When set size was large (8–12 objects) motion performance expressed in a spatiotopic reference frame in the SPEM condition was comparable to that expressed in a retinotopic reference frame. Similar findings have been reported in a study that investigated ensemble coding of mean size using adaption aftereffects and found that adaptation to mean size occurred in multiple reference frames, that included retinotopic and spatiotopic frames, among others (Corbett & Melcher, 2014). The study also reported an abstract representation of mean size, similar to the abstract representation of motion direction we find in the current study. While the current study did not specifically investigate ensemble encoding of motion, the influence of ensemble coding, for the larger set sizes we investigated, cannot be ruled out (see Brady & Alvarez, 2015). Corbett and Melcher (2014) interpreted their findings to suggest that mean size is represented in multiple levels in the visual hierarchy, and this is important for perceptual stability. It is likely that, for large set sizes, motion direction too is represented in multiple reference frames at different levels in the visual hierarchy, facilitating perceptual stability. However, how principles of ensemble coding in one perceptual task generalize to another is an open question (Hubert-Wallander & Boynton, 2015).
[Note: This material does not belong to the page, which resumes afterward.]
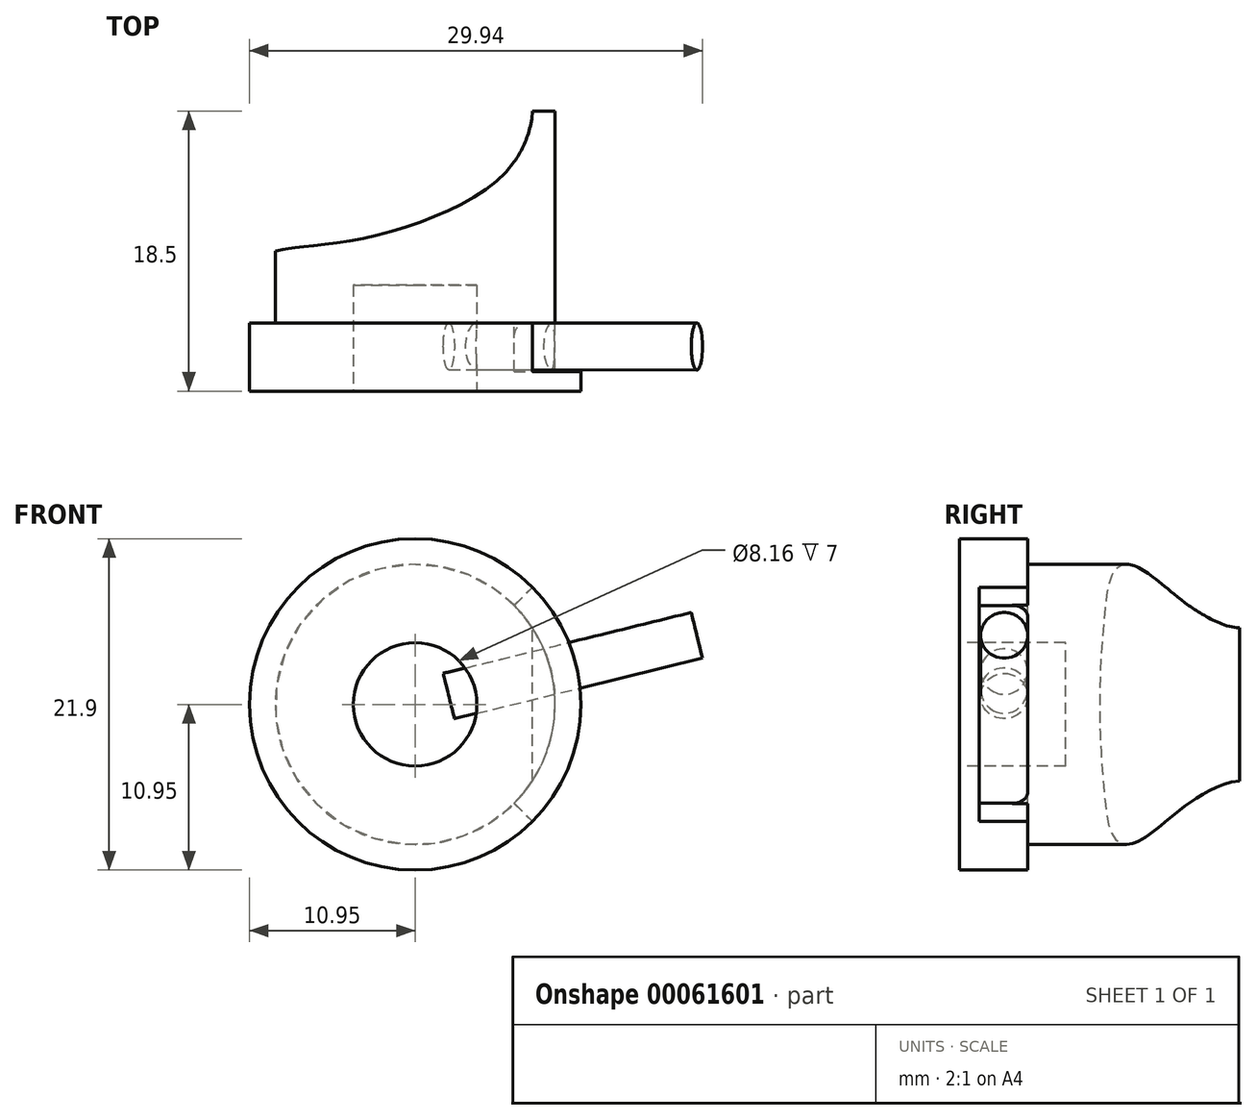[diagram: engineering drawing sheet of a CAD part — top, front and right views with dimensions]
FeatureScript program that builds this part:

In summary, our results, along with other recent findings, suggest that, whereas a retinotopic reference frame may be useful for controlling eye-movements, nonretinotopic reference frames may characterize perception and memory. Furthermore, the use of a nonretinotopic reference frame appears to be capacity limited. In the case of complex stimuli (large set size), the visual system may use perceptual grouping or summary statistics or ensemble representations in order to simplify the complexity of stimuli (as in studies involving mean-size, biological motion, or Ternus-Pikler displays), or resort to a nonmetric abstract coding of motion information.